Collected data
= = = = =
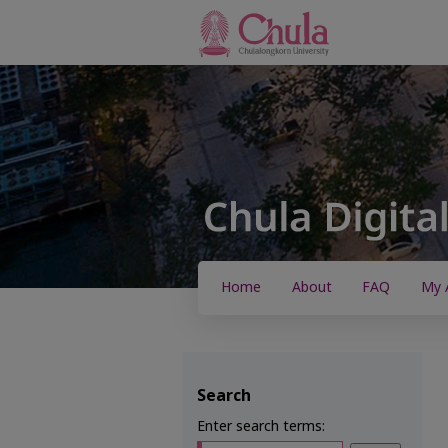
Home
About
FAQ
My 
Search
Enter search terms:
= = = = =
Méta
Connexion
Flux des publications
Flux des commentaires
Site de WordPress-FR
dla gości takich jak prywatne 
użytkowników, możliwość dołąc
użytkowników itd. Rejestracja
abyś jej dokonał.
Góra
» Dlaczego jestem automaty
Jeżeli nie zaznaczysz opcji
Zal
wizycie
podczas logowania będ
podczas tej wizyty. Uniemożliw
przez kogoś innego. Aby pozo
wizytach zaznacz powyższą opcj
= = = = =
# EXERCISE
State how many lines of the entries contain the string "podczas", treating uppercase and lowercase letters as different. Give only the number.

# RESPONSE TO THE TASK
2